Tutto questo ha fatto sì che ci rinchiudessimo ancora di più in quella bolla che caratterizza i social media dalla loro nascita. Abbiamo vissuto all’interno delle nostre bolle che rispetto a dieci anni fa hanno delle pareti più spesse, grazie ad algoritmi più potenti. Oggi sono in grado di personalizzare sempre meglio l’offerta di contenuti e di informazione a cui veniamo sottoposti ogni volta che apriamo uno smartphone, un computer o una tv per leggere un articolo, ascoltare un podcast o della musica, oppure vedere una serie. Un esempio: basti pensare che i software di raccomandazione su Netflix sono responsabili del 75 per cento di ciò che il pubblico guarda e rappresentano il motore che convince i clienti a mantenere attivo l’abbonamento. Dinamiche simili riguardano anche Instagram, TikTok, Spotify e Amazon. Finché consumiamo, il “danno” è tutto sommato limitato. Ma ci sono maggiori pericoli quando dobbiamo costruirci un’opinione su un fatto e si passa dalla dimensione di consumatori a quella di cittadini. Per due motivi.
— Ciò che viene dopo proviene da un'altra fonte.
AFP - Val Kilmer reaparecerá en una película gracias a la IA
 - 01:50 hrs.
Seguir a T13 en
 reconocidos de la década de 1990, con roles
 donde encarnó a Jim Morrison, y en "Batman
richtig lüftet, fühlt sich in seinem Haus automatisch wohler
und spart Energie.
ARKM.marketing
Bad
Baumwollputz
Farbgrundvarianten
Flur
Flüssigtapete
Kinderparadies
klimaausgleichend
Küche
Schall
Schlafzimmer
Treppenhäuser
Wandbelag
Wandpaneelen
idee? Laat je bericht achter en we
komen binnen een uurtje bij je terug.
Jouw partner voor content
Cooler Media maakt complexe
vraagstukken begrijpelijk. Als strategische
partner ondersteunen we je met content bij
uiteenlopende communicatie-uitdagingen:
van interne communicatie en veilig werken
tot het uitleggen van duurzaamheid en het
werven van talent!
Il primo ha a che fare con gli algoritmi che, consigliandoci contenuti in base ai nostri interessi, rischiano solo di rafforzare le convinzioni e al tempo stesso di sfavorire il confronto, il dialogo. La seconda ragione, invece, è intrinsecamente legata a come sono strutturati i social network e le conversazioni che lì nascono. Infatti, dietro ai pollici alzati, ai cuoricini e alle varie emoji c’è una modalità di discutere che ormai di frequente falsa la percezione della realtà, eliminando la complessità di cui è fatta la vita.